SMEs struggle to adopt BIM because of the cost, so it’s up to the big industry names to lend a helping hand

Andrew Pryke

As the head of BIM at Bam, I am often asked whether BIM is just for the construction industry’s “big boys”. As it stands there is certainly no question the industry’s big names are leading the way in terms of adoption and implementation of BIM in the UK, driven by the government’s BIM 2016 deadline and a desire to realise the benefits that it can generate for the supply chain, client and end user.

Neither can we deny that the costs of BIM in terms of money and resources are proving prohibitive for some smaller organisations.

Yet it’s only when we have everyone working together – including SMEs – that we can really foster innovation and realise BIM’s benefits.

So how can we achieve this?

Conversely, I believe changing the current state of play will rely heavily on the “big boys” themselves – I think they need to act almost as “BIM ambassadors” to help smaller organisations adopt BIM.

It’s only when we have everyone working together – including SMEs – that we can realise BIM’s benefits

This would mean providing valuable training and mentoring to the supply chain to help them understand the processes required and best practice. For example, at Bam we have been running training sessions and mentoring with our supply chain to enable them to adopt BIM and to help them understand their own roles and responsibilities, while also highlighting the opportunities it can present.

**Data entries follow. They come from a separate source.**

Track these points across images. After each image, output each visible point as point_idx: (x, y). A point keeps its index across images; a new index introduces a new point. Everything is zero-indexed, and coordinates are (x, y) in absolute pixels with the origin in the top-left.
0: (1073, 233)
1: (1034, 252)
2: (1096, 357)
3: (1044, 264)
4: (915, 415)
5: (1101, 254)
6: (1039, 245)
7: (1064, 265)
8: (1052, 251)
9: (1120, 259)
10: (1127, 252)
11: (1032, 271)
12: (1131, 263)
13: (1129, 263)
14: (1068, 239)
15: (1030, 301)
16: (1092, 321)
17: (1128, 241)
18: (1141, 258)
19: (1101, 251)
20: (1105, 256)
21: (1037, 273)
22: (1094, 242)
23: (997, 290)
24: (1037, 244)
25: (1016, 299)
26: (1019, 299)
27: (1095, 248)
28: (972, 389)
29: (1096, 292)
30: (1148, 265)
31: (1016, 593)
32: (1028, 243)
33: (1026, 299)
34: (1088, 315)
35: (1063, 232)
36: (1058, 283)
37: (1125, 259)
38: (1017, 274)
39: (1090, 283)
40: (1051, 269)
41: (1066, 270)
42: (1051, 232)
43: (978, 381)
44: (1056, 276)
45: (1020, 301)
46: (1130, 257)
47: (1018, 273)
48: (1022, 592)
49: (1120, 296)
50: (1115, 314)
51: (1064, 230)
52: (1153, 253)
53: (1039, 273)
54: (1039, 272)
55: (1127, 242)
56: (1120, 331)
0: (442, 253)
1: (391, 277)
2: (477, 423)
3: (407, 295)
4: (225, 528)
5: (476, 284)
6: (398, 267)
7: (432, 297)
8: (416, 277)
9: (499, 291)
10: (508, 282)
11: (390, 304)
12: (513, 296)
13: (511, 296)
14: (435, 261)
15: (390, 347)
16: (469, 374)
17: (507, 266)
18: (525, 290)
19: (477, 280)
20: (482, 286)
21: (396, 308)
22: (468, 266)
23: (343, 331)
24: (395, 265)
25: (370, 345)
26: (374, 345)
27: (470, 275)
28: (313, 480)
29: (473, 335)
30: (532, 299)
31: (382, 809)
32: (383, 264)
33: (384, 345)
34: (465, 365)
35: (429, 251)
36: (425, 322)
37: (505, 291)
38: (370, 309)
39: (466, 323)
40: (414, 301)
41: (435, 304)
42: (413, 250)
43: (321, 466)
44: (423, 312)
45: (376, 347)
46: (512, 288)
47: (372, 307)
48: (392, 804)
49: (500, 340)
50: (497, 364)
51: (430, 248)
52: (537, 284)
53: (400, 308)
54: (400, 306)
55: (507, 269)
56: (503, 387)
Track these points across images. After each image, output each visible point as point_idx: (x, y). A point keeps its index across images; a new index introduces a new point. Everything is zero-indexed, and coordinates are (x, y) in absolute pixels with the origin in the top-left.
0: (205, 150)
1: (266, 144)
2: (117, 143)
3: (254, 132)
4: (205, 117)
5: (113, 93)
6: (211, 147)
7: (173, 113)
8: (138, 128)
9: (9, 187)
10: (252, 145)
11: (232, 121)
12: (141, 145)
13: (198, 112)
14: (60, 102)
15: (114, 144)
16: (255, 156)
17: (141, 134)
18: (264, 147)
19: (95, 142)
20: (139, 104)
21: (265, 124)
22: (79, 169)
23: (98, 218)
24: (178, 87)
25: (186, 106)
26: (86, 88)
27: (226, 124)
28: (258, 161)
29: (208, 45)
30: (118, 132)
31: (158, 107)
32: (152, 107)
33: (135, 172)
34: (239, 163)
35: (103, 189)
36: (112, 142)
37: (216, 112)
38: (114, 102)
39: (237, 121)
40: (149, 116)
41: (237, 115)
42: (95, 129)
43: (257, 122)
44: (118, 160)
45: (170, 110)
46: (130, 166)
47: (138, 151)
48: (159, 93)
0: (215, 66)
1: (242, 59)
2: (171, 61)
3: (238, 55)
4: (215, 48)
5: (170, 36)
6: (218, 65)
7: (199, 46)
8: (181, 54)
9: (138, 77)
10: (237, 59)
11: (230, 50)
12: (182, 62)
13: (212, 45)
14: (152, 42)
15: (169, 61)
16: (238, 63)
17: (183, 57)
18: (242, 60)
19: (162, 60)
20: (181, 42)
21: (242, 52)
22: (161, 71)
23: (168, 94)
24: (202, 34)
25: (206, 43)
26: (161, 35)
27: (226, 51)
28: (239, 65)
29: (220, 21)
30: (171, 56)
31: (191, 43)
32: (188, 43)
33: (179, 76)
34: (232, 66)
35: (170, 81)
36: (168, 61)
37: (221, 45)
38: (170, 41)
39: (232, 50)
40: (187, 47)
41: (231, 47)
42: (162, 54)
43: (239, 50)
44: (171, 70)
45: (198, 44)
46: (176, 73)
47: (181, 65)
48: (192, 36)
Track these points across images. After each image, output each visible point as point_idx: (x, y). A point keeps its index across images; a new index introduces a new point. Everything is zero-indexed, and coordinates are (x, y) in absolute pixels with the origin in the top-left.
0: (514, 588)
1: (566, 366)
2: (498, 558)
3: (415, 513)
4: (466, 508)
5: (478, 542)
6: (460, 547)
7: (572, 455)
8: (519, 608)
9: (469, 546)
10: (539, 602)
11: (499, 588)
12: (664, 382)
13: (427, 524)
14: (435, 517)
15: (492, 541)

Secondly I think it is vital larger organisations continue to invest the resources available to them in developing BIM exemplars and approaches. These in turn can be fed back into the wider market, to deliver continuous improvement and ensure we provide stakeholders with innovative solutions that meet their aspirations.

So while BIM may be a toy for the big boys at present, if they really want to realise its benefits they are going to have to teach everyone the rules of the game.